## EXCERPT PROVIDED
..........
After the game, Viking Coach Bud Grant abandoned his accustomed calm, too. Asked by a reporter to compare Miami to the Green Bay teams of the mid-'60s, he snapped, "You're the analyst. You figure it out."

In a quieter mood, he said, "I knew we were in trouble after their first drive. They didn't do anything we didn't expect. They ran the plays we saw in the movies and they blocked well. They did the things that got them here, we didn't."

Then Grant brought up what was probably the decisive factor in the game. "They controlled the line of scrimmage both ways. There's no secrecy about this thing. They blocked well and they tackled well. If you don't do that, you're in trouble."

Csonka, who got a game ball, emerged from the Super Bowl tired and battered. After his 33rd carry, with 1:18 remaining, he slowly rose to his feet and staggered to the huddle. Shula took him out, to a great ovation. Sitting limply before his locker, Csonka seemed totally exhausted. "We took advantage of their aggression," he said. "They stunted themselves out of the play several times. On my touchdown on the first drive I started wide, then looked for a place to cut back. They went with the guards and left me a big hole to cut back through."

Even on the plays in which no misdirection was involved, Csonka was getting yardage. "The offensive line was fantastic," Shula said. "We tried to go inside and outside against Siemon and it worked. Csonka's first touchdown was an example. It was on a play called Roll Right, Trap Left."
..........
Saved data entries
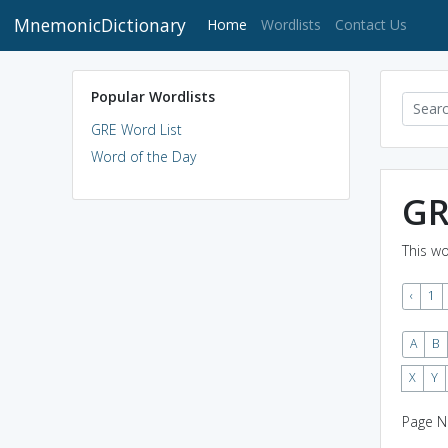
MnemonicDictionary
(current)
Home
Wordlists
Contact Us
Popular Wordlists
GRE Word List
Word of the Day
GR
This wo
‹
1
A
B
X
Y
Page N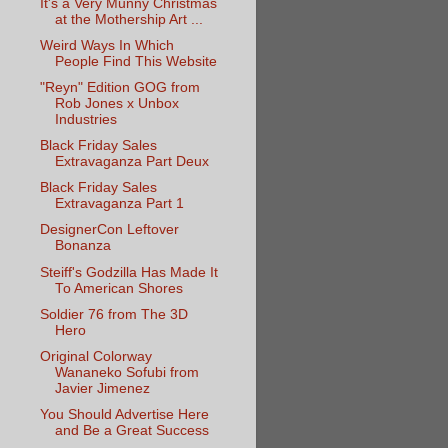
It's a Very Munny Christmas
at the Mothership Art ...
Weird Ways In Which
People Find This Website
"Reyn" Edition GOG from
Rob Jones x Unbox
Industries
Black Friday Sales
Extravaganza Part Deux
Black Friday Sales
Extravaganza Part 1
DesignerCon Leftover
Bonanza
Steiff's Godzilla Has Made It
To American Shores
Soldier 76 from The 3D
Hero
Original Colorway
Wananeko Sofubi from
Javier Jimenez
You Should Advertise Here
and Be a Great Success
..........
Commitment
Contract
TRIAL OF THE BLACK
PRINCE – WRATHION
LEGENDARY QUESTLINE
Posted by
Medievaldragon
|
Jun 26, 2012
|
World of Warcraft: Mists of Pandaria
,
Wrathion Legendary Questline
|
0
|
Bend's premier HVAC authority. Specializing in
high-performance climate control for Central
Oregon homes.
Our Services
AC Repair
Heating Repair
..........
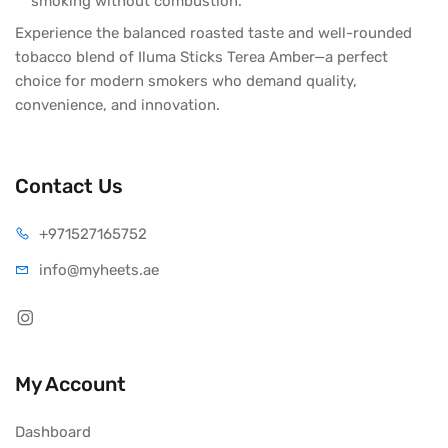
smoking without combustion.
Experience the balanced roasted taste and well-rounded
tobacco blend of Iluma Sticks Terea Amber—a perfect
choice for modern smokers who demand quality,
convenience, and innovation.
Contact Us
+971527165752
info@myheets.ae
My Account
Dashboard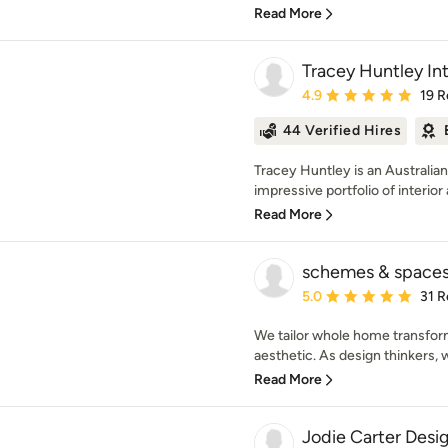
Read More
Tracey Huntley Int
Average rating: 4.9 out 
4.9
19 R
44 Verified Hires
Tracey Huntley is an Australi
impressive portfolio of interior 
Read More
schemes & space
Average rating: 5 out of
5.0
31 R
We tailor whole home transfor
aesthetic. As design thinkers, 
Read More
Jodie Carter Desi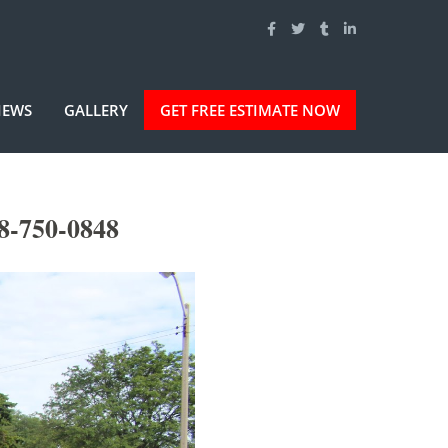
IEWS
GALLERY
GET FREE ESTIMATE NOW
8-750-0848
..........
## WORK TASK
Continue the Super Bowl game report from the point where it stops, starting after its final sentence.

## RESPONSE TO THE EXERCISE
In the huddle Griese often asked Csonka what he would like him to call. This touchdown play was such a request. "Griese asked me what I wanted," Csonka related. "I said X block to the left and the Roll Right, Trap Left. We proceeded to run that play into the ground. But it wasn't the plays. I can't say enough about my offensive line. You hear about second effort, but second effort doesn't count unless you get that first shot through the line and that's what they give me. You read about me saying I like to run over people, but that's not true. Sometimes it works out that way, but if you look I'm sliding off a lot of tackles because the line has cleared people out so they don't get a clean shot."

Early in the game, as the Vikings began to feel that this was not to be their day, Linebacker Wally Hilgenberg hit Csonka after a play had been whistled dead. Csonka was cut on the forehead and came out briefly, but he was philosophical about it afterward. "I don't know who it was," he said, "but he did it right out in the open, because he was frustrated. It was a cheap shot, but I guess you would have to say it was a clean cheap shot. He didn't try to hide it."

Csonka agreed with Grant that Miami's impressive opening touchdown drive established the tone and the tempo of the entire game. "Scoring first means a lot," he said. "What it does is establish the supremacy of your offensive line. In the old days the offensive linemen were regarded as the animals of pro football. Now they are getting to be the intellectuals. And ours are the best."

Certainly they dominated Super Bowl VIII. The famed Viking front four, the Purple People Eaters (meekly attired in white), barely nibbled at the Dolphin rushers and sacked Griese only once. Playing against an offense that in effect telegraphed its punch, the Vikings gave up 196 yards on the ground. There were several obvious mismatches in the line, but perhaps the most glaring was Dolphin Guard Larry Little blocking on Larsen, who has been the Viking bastion against the run. On pure power blocks—those in which the guard takes the tackle head on and moves him back or to one side—Little almost always controlled Larsen. And on more sophisticated blocking assignments, the Miami guards neatly trapped the Viking tackles and ends. It is doubtful that an offensive line ever played better with a championship at stake.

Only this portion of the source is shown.